6WIND
- Industry: Software
- Founded: September 1, 2000
- Headquarters: Paris, France
- Number of locations: United States, United Kingdom, Singapore
- Key people: Julien Dahan, CEO
- Products: Virtual Service Routers, 6WINDCloud, Virtual Host Accelerator, 6WINDGate

= 6WIND =

French networking software company

6WIND (/ˈsɪkswɪnd/) is a virtual networking software company delivering disaggregated and cloud-native solutions to CSPs and enterprises globally. The company is privately held and headquartered in the West Paris area, in Montigny-le-Bretonneux. 6WIND has a global presence with offices in the US and APAC. The company provides virtualized networking software which is deployed in bare-metal or in virtual machines on COTS servers in public & private clouds. Their solutions are disaggregated and containerized based on the cloud-native architecture.

== History ==
6WIND was founded in 2000 as a spin-out from Thales Group (previously Thomson-CSF), a provider of electronics for aerospace, defense and security. A 3.75 million euro investment from Sofinnova Partners and others was announced in 2004, and 5 million euros in 2004. Partners include Red Hat, VMware and Wind River Systems. Equipment vendors that provide boards and systems utilizing 6WIND software include Emerson Network Power.
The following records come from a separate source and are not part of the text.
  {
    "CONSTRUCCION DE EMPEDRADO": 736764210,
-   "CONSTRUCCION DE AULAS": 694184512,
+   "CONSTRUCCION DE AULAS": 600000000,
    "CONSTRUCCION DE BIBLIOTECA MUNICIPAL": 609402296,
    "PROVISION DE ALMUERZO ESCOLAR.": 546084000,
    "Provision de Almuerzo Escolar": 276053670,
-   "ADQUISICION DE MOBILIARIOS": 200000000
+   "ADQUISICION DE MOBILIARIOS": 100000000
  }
Other partners include: Kalray for data centers, Hewlett-Packard for acceleration technology on ProLiant servers, Dell, Canonical, Alcatel-Lucent for Red Hat Enterprise Linux.
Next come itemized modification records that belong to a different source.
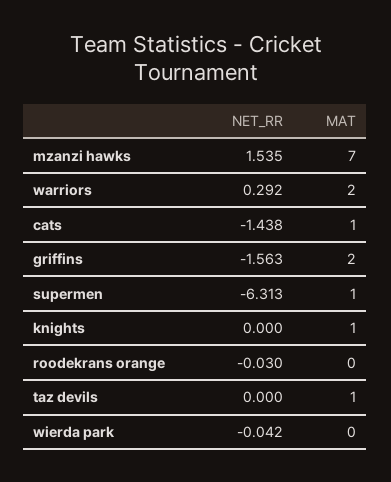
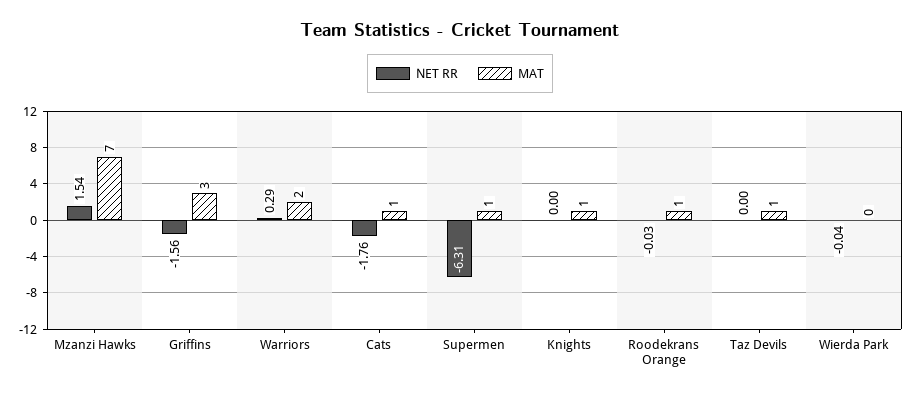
  {
    "NET_RR": {
      "mzanzi hawks": 1.535,
      "warriors": 0.292,
-     "cats": -1.438,
+     "cats": -1.76,
      "griffins": -1.563,
      "supermen": -6.313,
      "knights": 0,
      "roodekrans orange": -0.03,
      "taz devils": 0,
      "wierda park": -0.042
    },
    "MAT": {
      "mzanzi hawks": 7,
      "warriors": 2,
      "cats": 1,
-     "griffins": 2,
+     "griffins": 3,
      "supermen": 1,
      "knights": 1,
-     "roodekrans orange": 0,
+     "roodekrans orange": 1,
      "taz devils": 1,
      "wierda park": 0
    }
  }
In April 2013, the company announced it would support an open-source software project for the Data Plane Development Kit from Intel. In early 2012, 6WIND introduced a mobile edition and cloud edition of 6WINDGate, for 4G mobile phone companies and cloud computing.

The company announced its Speed Series of packaged software in late 2014, marketed for network function virtualization (NFV). A product called 6WIND Virtual Accelerator allowing hypervisor scaling. A venture capital investment from Cisco Systems was announced in 2014. In 2015, the company announced its Turbo Router Turbo IPsec software.

In 2016 Radware said that their Aleon NG VA product used a product of the company along with OpenStack. That same year Mirantis announced integration with 6WIND for data centers and NFV.

The company promotes its performance by publishing performance tests.

In 2015 Light Reading mentioned that 6WIND software allowed Italian service provider NGI to build a router marketed for software-defined networking.

In August 2017, 6WIND announced a "replacement program" for Brocade vRouter users. 6WIND vRouter is based on DPDK traffic runs in the fast path outside of the Linux kernel, avoiding potential Linux kernel processing bottlenecks. This announcement has been followed by two articles from The Register and SDxCentral comparing 6WIND with dedicated equipment and explaining how the vRouter solution helped a Spanish ISP to become SDN ready.

In November 2022, 6WIND announced a strategic partnership with IP-Tribe in APAC.